-- Exercise description --
Report every line of the records that contains the string "Szanghaju", matching case exactly.

-- Records shown --
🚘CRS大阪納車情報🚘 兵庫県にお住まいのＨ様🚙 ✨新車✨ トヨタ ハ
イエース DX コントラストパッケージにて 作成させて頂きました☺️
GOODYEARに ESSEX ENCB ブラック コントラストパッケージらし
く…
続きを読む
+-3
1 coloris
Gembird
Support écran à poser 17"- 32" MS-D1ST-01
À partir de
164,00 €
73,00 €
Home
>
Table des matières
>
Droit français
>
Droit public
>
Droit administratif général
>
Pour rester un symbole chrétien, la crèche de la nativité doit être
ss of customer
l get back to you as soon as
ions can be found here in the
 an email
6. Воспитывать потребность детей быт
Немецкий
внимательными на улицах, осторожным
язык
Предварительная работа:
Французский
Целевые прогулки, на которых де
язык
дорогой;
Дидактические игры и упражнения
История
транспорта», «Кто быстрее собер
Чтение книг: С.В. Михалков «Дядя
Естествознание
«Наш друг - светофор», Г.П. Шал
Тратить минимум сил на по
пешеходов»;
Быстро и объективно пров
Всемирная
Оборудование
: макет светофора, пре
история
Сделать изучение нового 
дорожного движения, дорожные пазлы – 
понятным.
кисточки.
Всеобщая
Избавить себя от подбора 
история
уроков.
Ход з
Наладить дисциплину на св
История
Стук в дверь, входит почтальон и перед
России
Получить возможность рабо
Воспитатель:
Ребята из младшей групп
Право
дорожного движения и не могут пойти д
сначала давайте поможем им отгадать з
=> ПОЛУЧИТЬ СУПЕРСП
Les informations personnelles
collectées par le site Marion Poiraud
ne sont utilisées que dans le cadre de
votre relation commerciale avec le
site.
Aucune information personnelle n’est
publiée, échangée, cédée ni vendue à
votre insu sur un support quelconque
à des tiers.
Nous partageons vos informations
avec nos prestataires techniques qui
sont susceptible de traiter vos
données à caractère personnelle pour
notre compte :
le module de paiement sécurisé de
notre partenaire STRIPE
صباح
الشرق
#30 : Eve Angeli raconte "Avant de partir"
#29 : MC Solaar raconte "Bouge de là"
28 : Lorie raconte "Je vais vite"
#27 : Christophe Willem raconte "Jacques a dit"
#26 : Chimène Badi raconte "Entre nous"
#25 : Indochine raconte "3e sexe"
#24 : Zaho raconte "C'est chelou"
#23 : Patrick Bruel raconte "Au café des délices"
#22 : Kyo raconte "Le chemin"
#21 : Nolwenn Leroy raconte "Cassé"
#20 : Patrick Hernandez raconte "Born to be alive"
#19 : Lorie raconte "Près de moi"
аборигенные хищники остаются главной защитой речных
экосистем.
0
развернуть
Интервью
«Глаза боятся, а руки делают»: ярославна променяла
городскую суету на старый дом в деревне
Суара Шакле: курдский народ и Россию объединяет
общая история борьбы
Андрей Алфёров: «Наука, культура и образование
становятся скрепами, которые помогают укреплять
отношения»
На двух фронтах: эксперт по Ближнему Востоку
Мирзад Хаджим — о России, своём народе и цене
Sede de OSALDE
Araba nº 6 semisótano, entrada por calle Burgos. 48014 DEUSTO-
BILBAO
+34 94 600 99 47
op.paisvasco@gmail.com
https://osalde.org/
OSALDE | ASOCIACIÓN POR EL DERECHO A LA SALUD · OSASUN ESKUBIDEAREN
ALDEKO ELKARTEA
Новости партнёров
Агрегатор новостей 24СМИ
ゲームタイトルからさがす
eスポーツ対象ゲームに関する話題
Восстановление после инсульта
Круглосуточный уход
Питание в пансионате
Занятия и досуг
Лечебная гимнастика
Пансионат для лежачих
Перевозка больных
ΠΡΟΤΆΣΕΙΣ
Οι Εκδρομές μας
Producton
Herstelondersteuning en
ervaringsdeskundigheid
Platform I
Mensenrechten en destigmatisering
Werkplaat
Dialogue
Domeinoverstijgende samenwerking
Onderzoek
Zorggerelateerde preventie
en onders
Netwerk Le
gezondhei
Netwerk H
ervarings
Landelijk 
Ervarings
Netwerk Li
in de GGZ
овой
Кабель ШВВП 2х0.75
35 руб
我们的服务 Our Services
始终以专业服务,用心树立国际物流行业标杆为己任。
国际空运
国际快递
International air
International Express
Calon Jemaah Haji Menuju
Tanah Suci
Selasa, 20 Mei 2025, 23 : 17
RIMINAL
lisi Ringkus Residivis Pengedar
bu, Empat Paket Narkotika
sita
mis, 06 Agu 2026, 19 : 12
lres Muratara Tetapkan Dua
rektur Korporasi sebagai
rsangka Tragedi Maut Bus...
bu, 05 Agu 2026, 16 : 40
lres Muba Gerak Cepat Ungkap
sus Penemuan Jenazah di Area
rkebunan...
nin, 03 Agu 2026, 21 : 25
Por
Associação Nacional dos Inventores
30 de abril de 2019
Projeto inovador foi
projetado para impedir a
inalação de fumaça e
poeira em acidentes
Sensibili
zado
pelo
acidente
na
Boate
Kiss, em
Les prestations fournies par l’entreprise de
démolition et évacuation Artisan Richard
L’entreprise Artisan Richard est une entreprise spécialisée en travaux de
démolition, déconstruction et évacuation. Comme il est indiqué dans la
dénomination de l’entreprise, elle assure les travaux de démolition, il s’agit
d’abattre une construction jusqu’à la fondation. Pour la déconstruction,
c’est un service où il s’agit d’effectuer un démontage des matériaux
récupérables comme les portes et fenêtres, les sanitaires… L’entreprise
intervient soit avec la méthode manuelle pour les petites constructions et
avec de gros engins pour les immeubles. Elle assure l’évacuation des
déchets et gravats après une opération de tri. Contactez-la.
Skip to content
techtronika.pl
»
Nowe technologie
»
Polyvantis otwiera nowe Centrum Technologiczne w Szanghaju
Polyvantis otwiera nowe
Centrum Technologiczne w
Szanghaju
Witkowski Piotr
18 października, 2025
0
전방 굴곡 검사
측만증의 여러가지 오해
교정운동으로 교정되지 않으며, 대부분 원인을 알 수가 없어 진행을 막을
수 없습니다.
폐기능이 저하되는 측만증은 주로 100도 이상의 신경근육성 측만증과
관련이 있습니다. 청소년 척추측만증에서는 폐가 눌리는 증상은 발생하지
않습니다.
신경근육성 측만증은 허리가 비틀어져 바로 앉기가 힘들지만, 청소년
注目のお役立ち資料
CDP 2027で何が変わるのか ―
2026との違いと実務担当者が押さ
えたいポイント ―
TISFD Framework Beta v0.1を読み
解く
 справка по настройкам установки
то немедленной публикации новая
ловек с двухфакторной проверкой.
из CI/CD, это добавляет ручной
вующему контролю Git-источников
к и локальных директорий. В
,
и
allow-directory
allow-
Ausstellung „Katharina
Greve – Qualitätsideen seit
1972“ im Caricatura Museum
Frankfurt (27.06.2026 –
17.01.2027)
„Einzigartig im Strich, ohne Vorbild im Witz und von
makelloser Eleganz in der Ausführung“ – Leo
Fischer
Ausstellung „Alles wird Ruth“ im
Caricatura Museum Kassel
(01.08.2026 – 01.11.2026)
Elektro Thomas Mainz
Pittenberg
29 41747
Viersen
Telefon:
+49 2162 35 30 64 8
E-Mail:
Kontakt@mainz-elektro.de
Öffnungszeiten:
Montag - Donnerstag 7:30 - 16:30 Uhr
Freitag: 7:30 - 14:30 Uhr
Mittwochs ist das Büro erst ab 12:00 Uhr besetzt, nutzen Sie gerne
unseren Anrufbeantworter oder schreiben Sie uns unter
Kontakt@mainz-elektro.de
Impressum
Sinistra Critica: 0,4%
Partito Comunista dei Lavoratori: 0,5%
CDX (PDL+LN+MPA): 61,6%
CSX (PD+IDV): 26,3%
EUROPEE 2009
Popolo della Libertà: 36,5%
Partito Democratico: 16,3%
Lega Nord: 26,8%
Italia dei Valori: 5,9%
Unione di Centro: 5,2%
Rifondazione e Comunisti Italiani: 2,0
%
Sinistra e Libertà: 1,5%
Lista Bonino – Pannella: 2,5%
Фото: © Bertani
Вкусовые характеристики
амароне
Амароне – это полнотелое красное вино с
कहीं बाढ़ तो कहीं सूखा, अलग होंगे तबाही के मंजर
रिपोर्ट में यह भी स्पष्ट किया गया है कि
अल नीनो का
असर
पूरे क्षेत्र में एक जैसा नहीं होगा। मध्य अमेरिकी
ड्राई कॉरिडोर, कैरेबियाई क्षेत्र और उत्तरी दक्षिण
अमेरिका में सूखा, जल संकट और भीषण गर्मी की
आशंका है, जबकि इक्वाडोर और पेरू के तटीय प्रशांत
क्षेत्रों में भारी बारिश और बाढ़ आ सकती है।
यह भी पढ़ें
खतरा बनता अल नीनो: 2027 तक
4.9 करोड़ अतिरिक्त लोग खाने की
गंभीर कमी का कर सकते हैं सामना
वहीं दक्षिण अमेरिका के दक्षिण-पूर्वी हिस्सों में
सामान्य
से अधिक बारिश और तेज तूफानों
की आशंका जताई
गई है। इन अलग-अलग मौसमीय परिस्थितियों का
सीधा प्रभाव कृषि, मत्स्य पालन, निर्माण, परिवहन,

-- Answer for this exercise --
Polyvantis otwiera nowe Centrum Technologiczne w Szanghaju
Szanghaju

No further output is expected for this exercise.